### [TEXT]
= = =
Achieving "Oneness" in a Small Group (pt 1)

Several strategies that can help your groups really connect

Note: This is Part 1 of a two-part article. Click here to read Part 2.

When churches start small-group ministries, most hope that new groups will continue to grow both numerically and in relationship with Christ and one another. One of the keys to sustain this type of growth over time is something the Bible calls "oneness." Here's my definition of oneness: "Relationships characterized by unity of purpose and love for one another even in the face of extreme opposition or internal conflict."

Genuine oneness, while an internal quality, is almost always noticed by outsiders, drawing them to the source of that same oneness. That's why oneness is one of the main engines that will drive small-group growth.

In John 17:20, Jesus prayed perhaps his most urgent prayer for his disciple group: "The goal is for all of them to become one heart and mind—just as you, Father, are in me and I in you, so they might be one heart and mind with us. Then the world might believe that you, in fact, sent me. The same glory you gave me, I gave them, so they'll be as unified and together as we are—I in them and you in me. Then they'll be mature in this oneness, and give the godless world evidence that you've sent me and loved them in the same way you've loved me" (The Message, emphasis added).

It's startling that Jesus prayed his disciples' oneness would be comparable to that of the Trinity! But he did. Because the result of that type of oneness is a changed world—one where Christ followers are in community with the triune God and in community with one another. And as a result, the unbelieving world will stand up and take notice of the source of that oneness, which is Jesus Christ.

Oneness does not come naturally in churches where there are crowds but little community. That is why in most church settings, a small group is a prerequisite to oneness. However, a small group is not a guarantee of oneness. This is why we need to prayerfully consider the selection of our "oneness strategy."
= = =
Records taken from a collection
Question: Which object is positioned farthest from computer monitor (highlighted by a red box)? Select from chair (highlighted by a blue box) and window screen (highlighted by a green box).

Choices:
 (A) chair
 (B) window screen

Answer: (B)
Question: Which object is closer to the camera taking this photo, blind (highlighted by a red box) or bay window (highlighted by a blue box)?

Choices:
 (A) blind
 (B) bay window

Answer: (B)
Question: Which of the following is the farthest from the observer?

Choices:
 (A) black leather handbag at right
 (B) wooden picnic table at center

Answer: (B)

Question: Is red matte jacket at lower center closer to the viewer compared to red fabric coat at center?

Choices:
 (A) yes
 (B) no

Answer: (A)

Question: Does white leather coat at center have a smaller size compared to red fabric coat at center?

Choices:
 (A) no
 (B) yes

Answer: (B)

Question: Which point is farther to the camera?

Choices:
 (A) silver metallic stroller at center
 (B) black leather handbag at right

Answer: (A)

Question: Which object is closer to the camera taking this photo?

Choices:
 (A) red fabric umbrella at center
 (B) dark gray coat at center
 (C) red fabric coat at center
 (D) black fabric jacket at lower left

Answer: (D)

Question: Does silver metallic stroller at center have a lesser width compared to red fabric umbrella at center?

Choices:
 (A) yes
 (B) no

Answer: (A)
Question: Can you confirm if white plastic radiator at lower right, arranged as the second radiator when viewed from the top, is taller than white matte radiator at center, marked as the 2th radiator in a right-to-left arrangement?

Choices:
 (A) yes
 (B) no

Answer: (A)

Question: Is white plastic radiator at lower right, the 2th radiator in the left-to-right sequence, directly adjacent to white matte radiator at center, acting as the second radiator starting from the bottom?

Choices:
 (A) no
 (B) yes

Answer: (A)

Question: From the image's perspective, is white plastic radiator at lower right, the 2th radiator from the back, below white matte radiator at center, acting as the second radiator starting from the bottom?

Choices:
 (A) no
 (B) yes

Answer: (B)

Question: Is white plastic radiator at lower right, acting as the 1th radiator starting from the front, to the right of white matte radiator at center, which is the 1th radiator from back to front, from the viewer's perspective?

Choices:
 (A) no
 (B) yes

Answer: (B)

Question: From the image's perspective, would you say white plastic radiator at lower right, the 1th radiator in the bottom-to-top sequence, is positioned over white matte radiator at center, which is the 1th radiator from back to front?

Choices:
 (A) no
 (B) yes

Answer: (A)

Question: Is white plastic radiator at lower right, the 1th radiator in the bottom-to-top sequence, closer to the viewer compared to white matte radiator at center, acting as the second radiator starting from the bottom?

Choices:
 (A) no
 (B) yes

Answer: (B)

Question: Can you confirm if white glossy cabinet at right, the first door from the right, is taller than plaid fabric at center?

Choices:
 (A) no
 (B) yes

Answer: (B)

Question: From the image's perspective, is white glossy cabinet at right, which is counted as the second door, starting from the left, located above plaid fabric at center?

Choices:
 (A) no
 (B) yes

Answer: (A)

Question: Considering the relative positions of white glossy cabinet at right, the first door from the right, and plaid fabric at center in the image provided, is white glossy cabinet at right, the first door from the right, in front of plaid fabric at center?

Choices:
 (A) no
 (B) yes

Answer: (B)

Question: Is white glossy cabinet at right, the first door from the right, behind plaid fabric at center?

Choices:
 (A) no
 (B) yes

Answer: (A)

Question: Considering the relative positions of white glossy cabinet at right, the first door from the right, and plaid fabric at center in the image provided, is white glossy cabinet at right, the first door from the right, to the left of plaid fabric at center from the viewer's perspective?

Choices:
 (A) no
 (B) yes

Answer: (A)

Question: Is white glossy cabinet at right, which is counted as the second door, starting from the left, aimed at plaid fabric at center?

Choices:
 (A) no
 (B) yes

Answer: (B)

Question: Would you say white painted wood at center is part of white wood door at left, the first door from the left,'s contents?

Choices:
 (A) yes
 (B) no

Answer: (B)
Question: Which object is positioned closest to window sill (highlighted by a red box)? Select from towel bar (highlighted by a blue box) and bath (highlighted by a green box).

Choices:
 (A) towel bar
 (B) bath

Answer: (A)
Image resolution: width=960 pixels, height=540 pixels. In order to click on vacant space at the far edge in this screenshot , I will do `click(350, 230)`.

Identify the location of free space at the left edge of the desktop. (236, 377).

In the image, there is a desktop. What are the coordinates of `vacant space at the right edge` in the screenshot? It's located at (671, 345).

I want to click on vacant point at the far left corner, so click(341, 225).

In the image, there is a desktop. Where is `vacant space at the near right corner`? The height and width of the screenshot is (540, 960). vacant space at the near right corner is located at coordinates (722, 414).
= = =
### [WORK INSTRUCTIONS]
**a)** Reproduce the records from the line containing "center from the viewer's perspective?" through the end of the records, both ends included.
**b)** Continue the article on oneness in small groups from where it stops.

### [TASK-BY-TASK RESULTS]
**a)**
Question: Considering the relative positions of white glossy cabinet at right, the first door from the right, and plaid fabric at center in the image provided, is white glossy cabinet at right, the first door from the right, to the left of plaid fabric at center from the viewer's perspective?

Choices:
 (A) no
 (B) yes

Answer: (A)

Question: Is white glossy cabinet at right, which is counted as the second door, starting from the left, aimed at plaid fabric at center?

Choices:
 (A) no
 (B) yes

Answer: (B)

Question: Would you say white painted wood at center is part of white wood door at left, the first door from the left,'s contents?

Choices:
 (A) yes
 (B) no

Answer: (B)
Question: Which object is positioned closest to window sill (highlighted by a red box)? Select from towel bar (highlighted by a blue box) and bath (highlighted by a green box).

Choices:
 (A) towel bar
 (B) bath

Answer: (A)
Image resolution: width=960 pixels, height=540 pixels. In order to click on vacant space at the far edge in this screenshot , I will do `click(350, 230)`.

Identify the location of free space at the left edge of the desktop. (236, 377).

In the image, there is a desktop. What are the coordinates of `vacant space at the right edge` in the screenshot? It's located at (671, 345).

I want to click on vacant point at the far left corner, so click(341, 225).

In the image, there is a desktop. Where is `vacant space at the near right corner`? The height and width of the screenshot is (540, 960). vacant space at the near right corner is located at coordinates (722, 414).

**b)**
Funnels to Oneness

One way to think about the oneness pathway from crowd to community is to imagine a funnel. A funnel is a device that has a wide opening at one end and a small opening at the other. Funnels help get things into small, hard-to-reach places by making one end very small and focused and the other end broad end easy to access. Likewise, churches can use "funnels" to help guide diverse and relationally-distant crowds into smaller communities along their pathway to oneness.

Below are a few examples:

The Silo Funnel

The reality is that every church has small groups of some kind, whether or not they are aware of them. Every church has relational clusters that exist in Sunday school classes, choirs, specialized ministries, or even what some people call cliques.

One way to deepen oneness as a core value is to start with the relationships that already exist. As some church leaders would say, "All you have to do is add some intentionality to it—designate a leader, recommend a meeting schedule, provide a curriculum, draw a circle around them, and call them a small group!"

It may not be quite that simple. However, pre-existing relationships plus vision plus equipping can transform existing relationships into disciple-making communities. While pre-existing relationships help accelerate the group-life cycle and bring people into functioning biblical community more quickly, be aware that pre-existing relationships can also lead to carryover of pre-existing sinful relational habits that stunt the growth of oneness.

The Silo Funnel: Confessions of a Small-Group Director

"My experience has been that small groups that are formed through pre-existing relational connections are very strong and sustainable for long periods of time. These groups can also have great discipleship potential as existing relationships flourish from the added injection of intentional Bible study, consistent purposeful fellowship, service, and accountability. When these groups are continually engrained with strong values of outreach, service, and multiplication, they can become consistent communities of oneness.

"However, my experience has been that consistent coaching needs to happen because these groups easily drift toward non-reproducibility and, in the worst cases, become unproductive holding tanks. Good friends form a small group to do Bible study or service. The community is rich and the group instinctively protects the safety of the environment by either subtly discouraging new members from joining or turning down new opportunities for mission that might challenge group life. The result is that new people and ideas come and go, but the inner circle remains strong and resistant to change.

"By itself, pre-existing relationships can establish several stable groups. But many of these small groups never embrace the full vision and mission of the small-group ministry. Instead, they will remain 'out of network,' and in the long run, only a relatively small percentage of the whole church becomes connected to an intentional small group focused on oneness."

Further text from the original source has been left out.